# HOB Filter/Heater Combo



## PaulInKingston (Dec 4, 2005)

Are there any HOB's on the market that have a compartment in the filter itself to put a heater. This would be great for a small tank with limited space.


----------



## emc7 (Jul 23, 2005)

I haven't seen any yet, but there are in-line heaters for caniter filters.


----------



## Guest (Sep 3, 2006)

i think its tetra-tec filter that has that combo.


----------



## BlackArchFish (Apr 29, 2005)

I know of one BUT it isn't for SMALL tanks.
It's Water Wonders.
Fake rock/log stuff.


----------



## emc7 (Jul 23, 2005)

http://www.tetra-fish.com/catalog/product.aspx?id=285 Mike is right. Its optional, but possible.


----------



## Puffer Pita (Jun 16, 2006)

I personally avoid units that do multiple things like that because you're pretty much stuck with their crap when something breaks. I'd rather get individual components that are cheaper and I can find better things for if they need replacing.


----------



## HybridS130 (Aug 27, 2006)

Boxermom said:


> I personally avoid units that do multiple things like that because you're pretty much stuck with their crap when something breaks. I'd rather get individual components that are cheaper and I can find better things for if they need replacing.



Ditto!. . . . . . .


----------



## predator (Jan 28, 2005)

dont they have heaters that stick on the back of your tank if you have a small tank... and like heat it through the glass?

-me


----------



## Puffer Pita (Jun 16, 2006)

I just use a standard 25w VisiTherm heater in all of my small tanks. Works fine.


----------



## HybridS130 (Aug 27, 2006)

predator said:


> dont they have heaters that stick on the back of your tank if you have a small tank... and like heat it through the glass?
> 
> -me



Those are made for terrariums and are not to be used on aquariums because the heat can cause the glass to crack.


----------



## PaulInKingston (Dec 4, 2005)

My line of thinking was for a 10 gallon tank, it would be good as it takes up less room where room is at a premium.


----------



## Puffer Pita (Jun 16, 2006)

I have 25w heaters in everything from a 1g and up. Spaces is at a premium, yes, but they are small enough that they don't take up much swimming space.


----------



## PaulInKingston (Dec 4, 2005)

Tanks for all the info.


----------



## girth vader (Apr 24, 2006)

you can get fully submersible 5 watt heaters and 10 watt heaters that are very small, twice as small is the 25 watt in question. Just have to hunt for them as they are not stocked by all fish stores.

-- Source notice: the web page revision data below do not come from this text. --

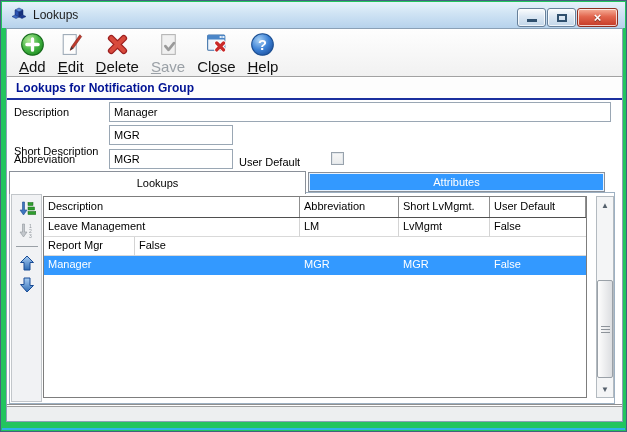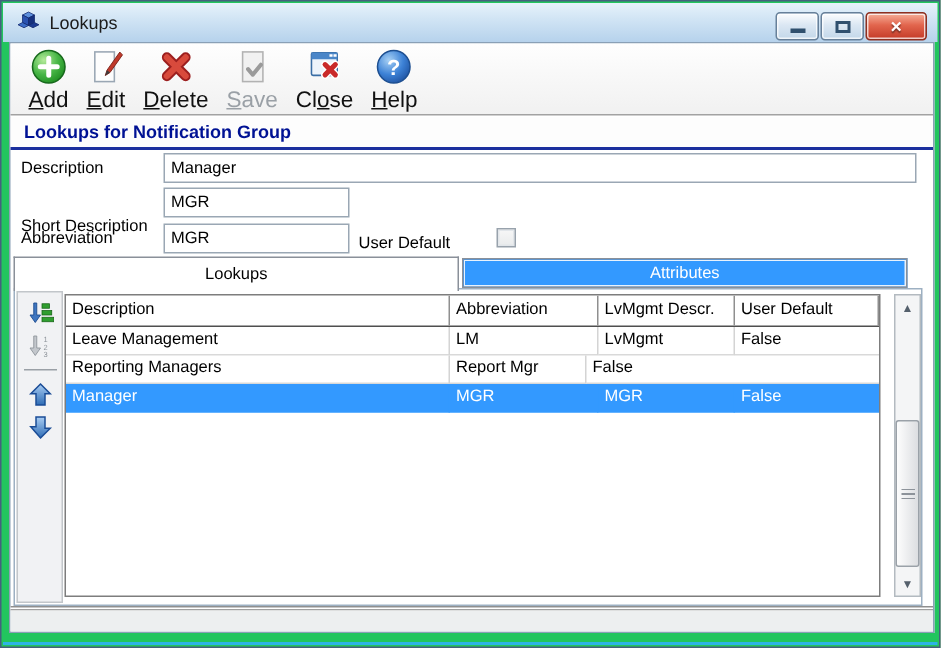--- a/index.html
+++ b/index.html
@@ -344,31 +344,30 @@
               </defs>
             <path d="M8 15l6.5-6.5H11V1H5v6.5H1.5z" fill="url(#gDn)" stroke="#1a4c96"></path>
           </svg>
         </span>
       </div>
 
       <div class="grid">
         <div class="grow ghead">
           <span class="gcell c0">Description</span>
           <span class="gcell c1">Abbreviation</span>
-          <span class="gcell c2">LvMgmt Descr.</span>
+          <span class="gcell c2">Short LvMgmt.</span>
           <span class="gcell c3">User Default</span>
         </div>
         <div class="grow">
           <span class="gcell c0">Leave Management</span>
           <span class="gcell c1">LM</span>
           <span class="gcell c2">LvMgmt</span>
           <span class="gcell c3">False</span>
         </div>
         <div class="grow">
-          <span class="gcell c0">Reporting Managers</span>
           <span class="gcell c2">Report Mgr</span>
           <span class="gcell c3">False</span>
         </div>
         <div class="grow selected">
           <span class="gcell c0">Manager</span>
           <span class="gcell c1">MGR</span>
           <span class="gcell c2">MGR</span>
           <span class="gcell c3">False</span>
         </div>
       </div>

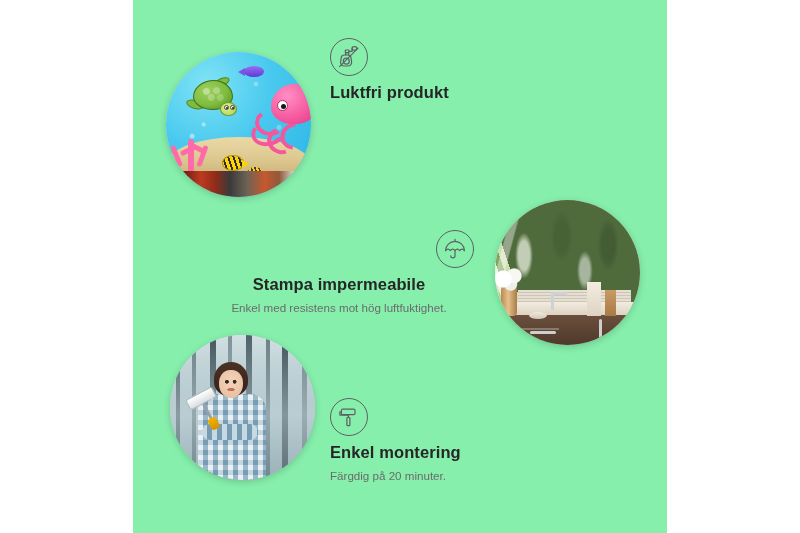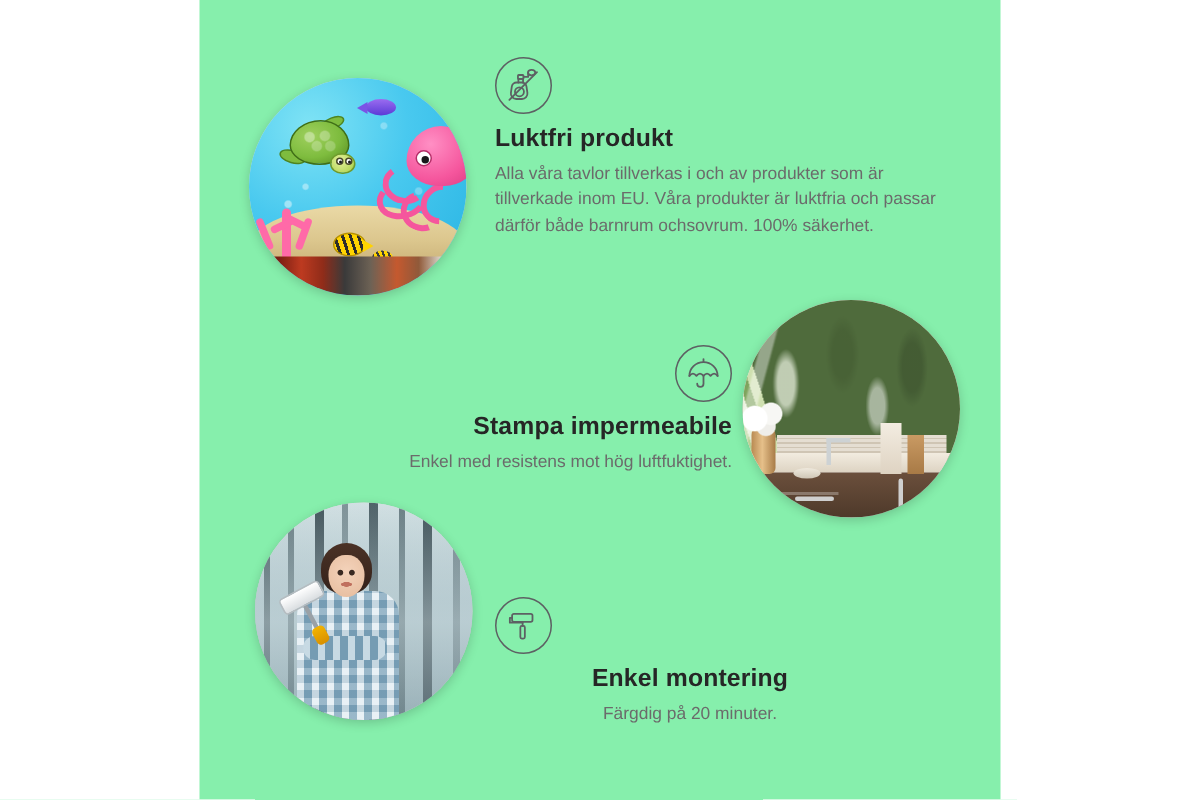--- a/index.html
+++ b/index.html
@@ -312,25 +312,25 @@
   }
   .feat-desc {
     font-size:11.6px; color:#6b6b6b; line-height:1.52; margin-top:4px;
   }
 
   
   #feature-odour { left:197px; top:38px; width:300px; text-align:left; }
   #feature-odour .feat-icon { margin-left:0; }
 
   
-  #feature-water { left:85px; top:230px; width:270px; text-align:right; }
+  #feature-water { left:71px; top:230px; width:270px; text-align:center; }
   #feature-water .feat-icon { margin-left:auto; }
 
   
-  #feature-mount { left:197px; top:398px; width:260px; text-align:center; }
+  #feature-mount { left:197px; top:398px; width:260px; text-align:left; }
 </style>
 </head>
 <body>
 
 <div id="stage">
   <div id="panel">
 
     <div class="disc" id="disc-sea">
       <div class="disc-inner">
         <div class="sea-water"></div>
@@ -374,21 +374,20 @@
           <path d="M7.2 21c-2.2 0-3.9-1.9-3.6-4.1l.6-4.1c.2-1.6 1.6-2.8 3.2-2.8h3.4c1.6 0 3 1.2 3.2 2.8l.6 4.1c.3 2.2-1.4 4.1-3.6 4.1z"></path>
           <path d="M8.6 10V7.6h3.1V10"></path>
           <rect x="8.3" y="5" width="3.7" height="2.6" rx=".5"></rect>
           <path d="M12 6.3h3.1V3.4"></path>
           <ellipse cx="17.4" cy="3.4" rx="2.4" ry="1.8"></ellipse>
           <circle cx="9.3" cy="16.2" r="3"></circle>
           <path d="M2.6 21.6 21 3.1"></path>
         </svg>
       </div>
       <div class="feat-title">Luktfri produkt</div>
-      <div class="feat-desc">Alla våra tavlor tillverkas i och av produkter som är tillverkade inom EU. Våra produkter är luktfria och passar därför både barnrum ochsovrum. 100% säkerhet.</div>
     </div>
 
     <div class="feature" id="feature-water">
       <div class="feat-icon">
         <svg width="24" height="24" viewBox="0 0 24 24" fill="none" stroke="#5d6063" stroke-width="1.2" stroke-linecap="round" stroke-linejoin="round">
           <path d="M2.6 13.6C2.6 8.5 6.8 4.4 12 4.4s9.4 4.1 9.4 9.2"></path>
           <path d="M2.6 13.6c1.6-2 3.1-2 4.7 0 1.6-2 3.1-2 4.7 0 1.6-2 3.1-2 4.7 0 1.6-2 3.1-2 4.7 0"></path>
           <path d="M12 4.4V2.4"></path>
           <path d="M12 13.6v5.2a2.1 2.1 0 0 1-4.2 0"></path>
         </svg>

I had 1 for my 10g and it worked fine for my ADFs.


----------



## Puffer Pita (Jun 16, 2006)

I wouldn't recommend those small ones unless you can find on that you can adjust the temperature on, which I've never been able to do. The "preset" ones have caused nothing but problems for me. A 7w that was supposed to raise the temp 2-4 degrees in a 2.5 gallon tank kicked the temp up a full 10 degrees! High 80s is not where I wanted it. I'll never use another heater that doesn't have a regulator and temperature control on it.


----------



## PaulInKingston (Dec 4, 2005)

I'll make sure it has a regulator and temperature control, tanks again.


----------